Answer these questions from the forum thread below about powering an Arduino from a 24V line:
(a) What does the thread starter prefer not to use to power the thermostat?
(b) What power rating does the thread starter give for the small transformer under consideration?
(c) According to Yaakov, what should the rectified and filtered power feed into?

=== PASSAGE TO READ ===
==*==

Powering an Arduino Mini Pro from a central air 24V.

Thread Starter

pdavis68

Joined Nov 27, 2013
23
I'm thinking about building a little nest style thermostat (but a little different). I want it wi-fi enabled and I'd prefer to not have to use batteries since wifi will probably eat up some.
I know the 24V line is used to turn on the heat, cold and fan. I don't know how dirty that 24V gets, but I was wondering if it's feasible to use a small 1VA transformer (115V/36V which would give me about 24V/7.5V and then rectify that to about 6.1V.

I'm guessing there's enough juice in that 24V line to run an arduino with wifi. Will the power be too dirty? Is there not enough power in the line?
 

Yaakov

Joined Jan 27, 2019
1,612
I'm thinking about building a little nest style thermostat (but a little different). I want it wi-fi enabled and I'd prefer to not have to use batteries since wifi will probably eat up some.
I know the 24V line is used to turn on the heat, cold and fan. I don't know how dirty that 24V gets, but I was wondering if it's feasible to use a small 1VA transformer (115V/36V which would give me about 24V/7.5V and then rectify that to about 6.1V.

I'm guessing there's enough juice in that 24V line to run an arduino with wifi. Will the power be too dirty? Is there not enough power in the line?
You should use a bridge rectifier and the usual filtering, into a buck converter.
 

Raymond Genovese

Joined Mar 5, 2016
1,658
I'm guessing there's enough juice in that 24V line to run an arduino with wifi. Will the power be too dirty? Is there not enough power in the line?

==*==

=== DATASET CONTENT ===
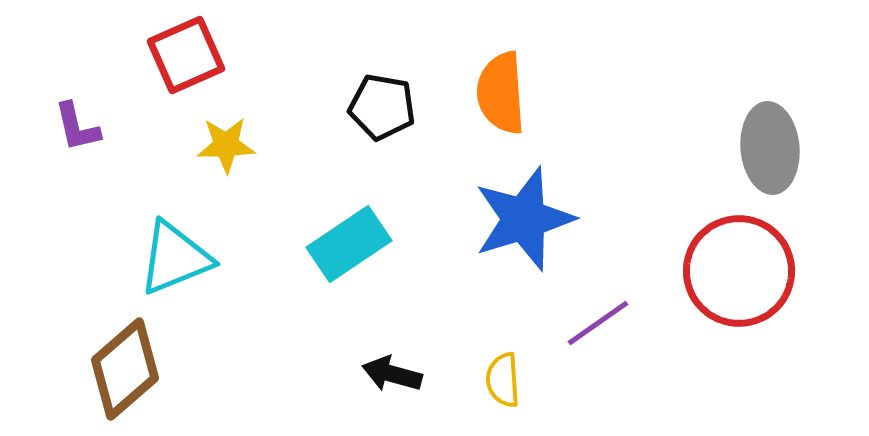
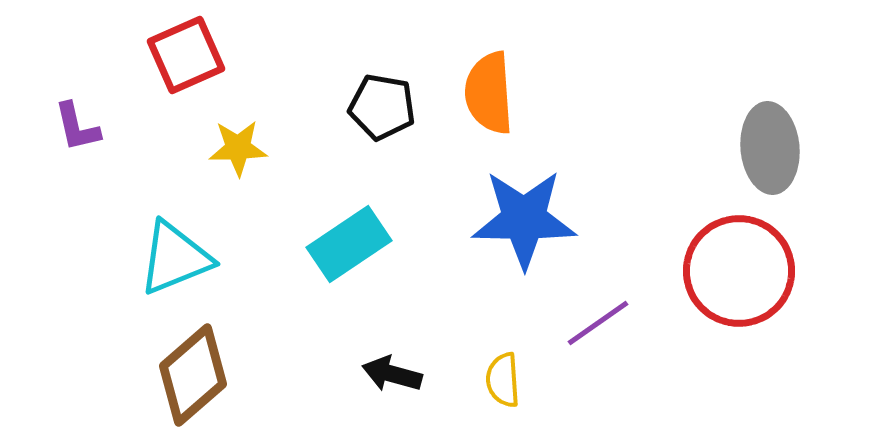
orange semicircle: moved 12 px left
yellow star: moved 12 px right, 3 px down
blue star: rotated 18 degrees clockwise
brown diamond: moved 68 px right, 6 px down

==*==

=== ANSWER TO THE TASK ===
(a) Batteries.
(b) 1VA.
(c) A buck converter.